Yürürken sağınıza solunuza bakmayın

Sokakta ayaküstü konuşmayın

Sesli konuşmayın, gülmeyin

Sokakta her hangi bir şey yemeyin, sakız çiğnemeyin

Ciddiyetinizi koruyun

 

Bacak bacak üstüne atarak oturmayın

Kapından büyük girince ayağa kalkın ve yer verin

Kalkacağınız yere oturmayın

Kapından girerken-çıkarken önceliği büyüğe verin

Büyüklerin yanında her söze karışmayın

Suyu içmeden önce, bardağı yanınızdaki büyüğe uzatın

Büyüklerin yanında çocuklara kızmayın

 

Kimsenin duyacağı şekilde şarkı-türkü söylemeyin

 

Merdiven çıkarken duvar tarafından çıkın

 

Her hangi bir şey bulduğunuzda onu duyurun, sahibi alsın

Çok acıksanız bile başkasının malına el uzatmayın

Bağda bahçede sahibinin haberi yokken yemiş yemeyin

Mülk sahibinin haberi olmadan tarlasından ot yolmayın (Yolunan otu inek yiyecek ve sütü haram olacaktır).

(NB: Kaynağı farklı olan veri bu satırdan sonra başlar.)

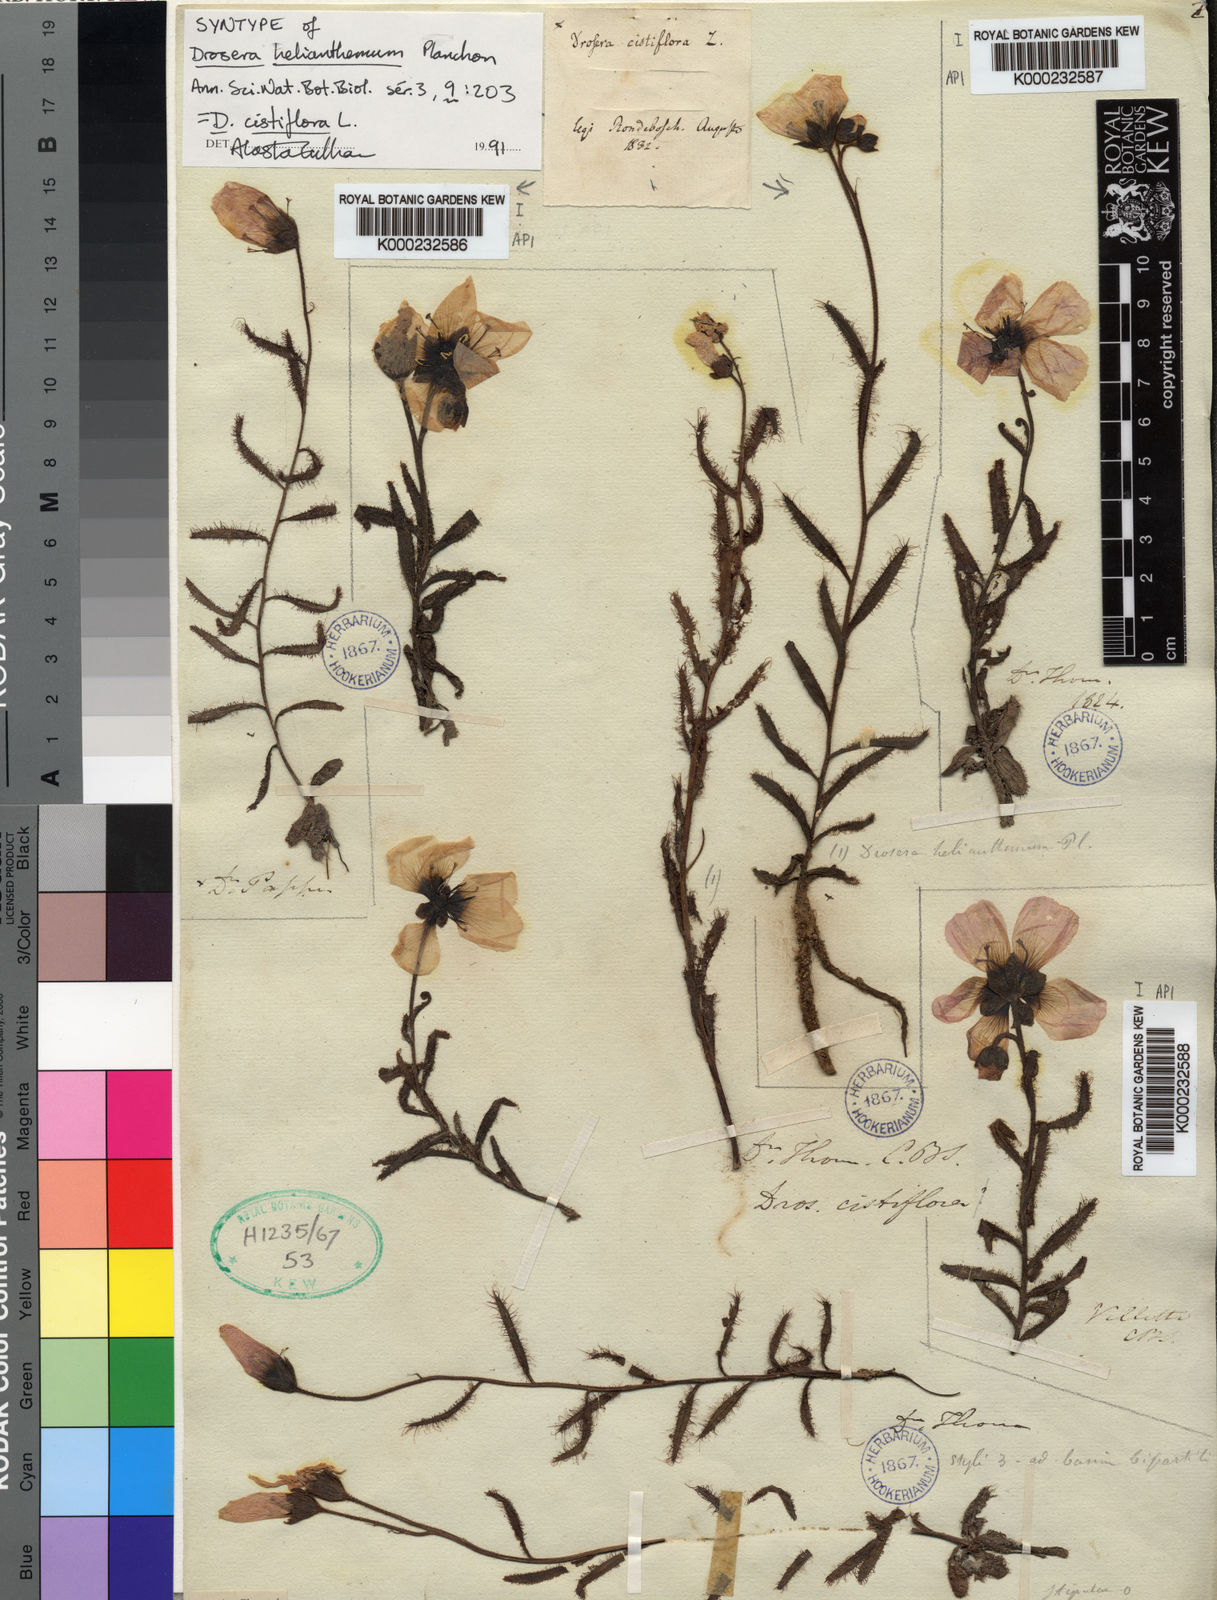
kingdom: Plantae
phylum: Tracheophyta
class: Magnoliopsida
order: Caryophyllales
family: Droseraceae
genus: Drosera
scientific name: Drosera cistiflora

Devletin nasıl olsa düşüncesi ile amme malından ot yolmayın, yiyecek yemeyin. Bu şahıs malından çok daha haram ve tehlikelidir. Zira şahıs malında kişi ile helâlaşmak mümkündür. Ancak devlet malı bütün halkındır ve hangi birisi ile helalleşeceksiniz.

 

Bu öğretiler yarım yüzyıl öncesinin gençliğinin kulaklarına bazen fısıldandı bazen de haykırıldı.

Ama öğreti ne kadar benimsendi?

 

Aradan yarım yüzyıl geçti o günün gençleri, çocukları iş başına geldiler. Yönetici, eğitici oldular. Anne, baba oldular. Kendileri gibi bir neslin yetişmediğini düşündüler ve kendi çocuklarını yani gençleri eleştirdiler. Gençlerin her adımında kusur aradılar.

Ama kendilerini eleştirmeyi düşünmediler.

 

Beğenmedikleri, eleştirdikleri gençliği kendileri yetiştirmişti.

Evde anne ve babalar, okullarda öğretmenler; idareciler, yöneticiler, politikacılar, karar alma organları hepsi bu gençliği yetiştiren ve gençliğe yön veren bir önceki nesildi. Bu gençlik huysuz, arsız, ırsız, hırsız ya da beğenilmeyen hangi davranışın sahibi ise, aslında o davranışların sahibi onları yetiştiren bir önceki nesildi. Bu nesil bir önceki neslin aynasıydı. Tıpkı daha önceki neslin aynası bugünün büyüklerinin olması gibi.

 

İnsanın kendisinde kusuru görmesinden, gördüğünü dile getirmesinden başkasını suçlaması daha kolaydır. Sorumluluğun yükünü daha az hissetmektir. Ama bu güçler karşılaşması değildir. Bu geleceğe yürüyen, geleceğin sahibi nesil ile atası neslin toplandığı ortak yaşam alanıdır.

 

Gençleri eleştirilirken onların yaşam karşısında henüz deneyimsiz olduğu akıldan çıkarılmadan; sevgili büyükler, gençlere, çocuklara iyi modeller olabilir ise geleceğin büyükleri daha güzel günleri görecektir.

Zira onlar zekâlarını kullanmayı, insanları sevmeyi biliyorlar.